Owner Wayne Summers, a former UCF Knights baseball player, designed his facility on the CrossFit brand, known for its heart-pounding conditioning involving weightlifting, sprinting, gymnastics and plyometrics. He explained that his facility stands out because the focus is on real-life movements as opposed to the isolation movements performed on typical gym equipment.
"No matter what you do … or who you are, you're an athlete at some level," Summers said. "Anything you do in life, we try to replicate here. Our whole goal is to restructure the mindset behind what fitness really is and what being in shape really looks like and get away from a physique pattern into a performance-based product."
Summers keeps CrossFit athletes guessing on what any given day's workout will involve by prescribing a unique fitness routine on a chalkboard at the start of each session. Workouts are scaled based on each athlete's particular level of fitness.
Kelsey Bealert, a graduate student at UCF and former Knights track and field athlete, started training at CrossFit Country in order to increase her competitiveness. Bealert said she has already seen improvements in her performance at 5K races since she began training there six months ago.
"I know people who I should compare myself with from earlier classes, and I know I want to beat them," Bealert said. "When I know I have to put my name on this board, I will compete until I almost throw up just to have a better score than somebody."
Bealert was referring to the chalkboard where athletes record their performance score at the end of each workout. This is usually counted in "AMRAPs" or "as many reps as possible" within a set time.
"CrossFit is the sport of fitness," Summers said, pointing to the list of names and corresponding scores. He explained that this competitive element is what compels athletes to constantly improve their performance.
David Roberts, a 25-year-old firefighter and paramedic with the Maitland Fire/Rescue Department, said he trains at CrossFit Country alongside other firefighters because "what we do in here almost directly correlates with the strenuous and physical part of our job."
Roberts said the short 20-to-30-minute workouts match the type of work he does at a house fire, where bursts of strenuous labor are followed by a brief recovery time while his oxygen tank is refilled.

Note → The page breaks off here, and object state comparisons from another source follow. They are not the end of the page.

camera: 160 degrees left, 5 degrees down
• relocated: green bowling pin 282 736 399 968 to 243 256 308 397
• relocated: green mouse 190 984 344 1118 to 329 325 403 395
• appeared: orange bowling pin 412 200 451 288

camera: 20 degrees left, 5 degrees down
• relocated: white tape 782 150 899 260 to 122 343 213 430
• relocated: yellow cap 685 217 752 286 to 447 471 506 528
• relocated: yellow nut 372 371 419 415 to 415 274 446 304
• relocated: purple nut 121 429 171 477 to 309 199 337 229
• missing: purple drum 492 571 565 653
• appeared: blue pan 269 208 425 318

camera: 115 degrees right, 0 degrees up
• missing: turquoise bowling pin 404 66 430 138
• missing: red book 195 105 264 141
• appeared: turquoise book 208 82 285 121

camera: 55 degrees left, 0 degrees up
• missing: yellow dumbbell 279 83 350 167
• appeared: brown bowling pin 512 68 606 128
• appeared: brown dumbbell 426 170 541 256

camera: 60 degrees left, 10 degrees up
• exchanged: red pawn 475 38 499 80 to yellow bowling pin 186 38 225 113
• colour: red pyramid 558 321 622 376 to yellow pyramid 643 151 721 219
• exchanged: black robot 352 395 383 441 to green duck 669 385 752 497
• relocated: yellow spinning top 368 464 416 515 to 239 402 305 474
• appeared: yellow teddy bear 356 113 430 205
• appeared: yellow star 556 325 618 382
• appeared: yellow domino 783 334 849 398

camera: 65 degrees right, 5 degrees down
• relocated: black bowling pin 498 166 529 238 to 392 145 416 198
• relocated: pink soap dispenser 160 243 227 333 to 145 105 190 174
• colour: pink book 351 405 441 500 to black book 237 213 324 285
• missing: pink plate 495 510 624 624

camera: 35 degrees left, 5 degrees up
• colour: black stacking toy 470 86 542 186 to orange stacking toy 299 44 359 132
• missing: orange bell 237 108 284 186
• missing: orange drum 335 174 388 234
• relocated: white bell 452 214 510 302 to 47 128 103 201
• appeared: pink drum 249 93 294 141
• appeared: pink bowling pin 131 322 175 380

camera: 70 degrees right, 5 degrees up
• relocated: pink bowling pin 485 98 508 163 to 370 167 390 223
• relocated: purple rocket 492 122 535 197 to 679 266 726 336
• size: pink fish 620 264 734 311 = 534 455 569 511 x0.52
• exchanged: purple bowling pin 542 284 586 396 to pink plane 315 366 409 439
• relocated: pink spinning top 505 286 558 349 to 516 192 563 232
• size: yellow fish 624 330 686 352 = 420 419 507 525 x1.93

"We're building up those functional movements, which is exactly what I do on a fire scene," Roberts said. He said his training has increased the time he can last on a single tank during an air-consumption drill by about 25 percent.
CrossFit Country, which is located close to UCF at 572 S. Econ Circle in Oviedo, will soon move into a nearby 13,000-square-foot facility as Summers plans to expand by offering new classes for children as young as preschool age.
According to Summers, CrossFit Tykes will teach children "basic kinesthetic concepts" such as how to walk in a straight line, how to roll and how to get up after falling. CrossFit Kids will prepare children for sports and "teach them to move like an athlete."
Summers also said he is planning college-specific classes and will provide discounts, such as one week free, for college students. He currently offers a class on Saturday mornings as a free trial class for those interested in joining. Saturday workouts typically involve small team-based games.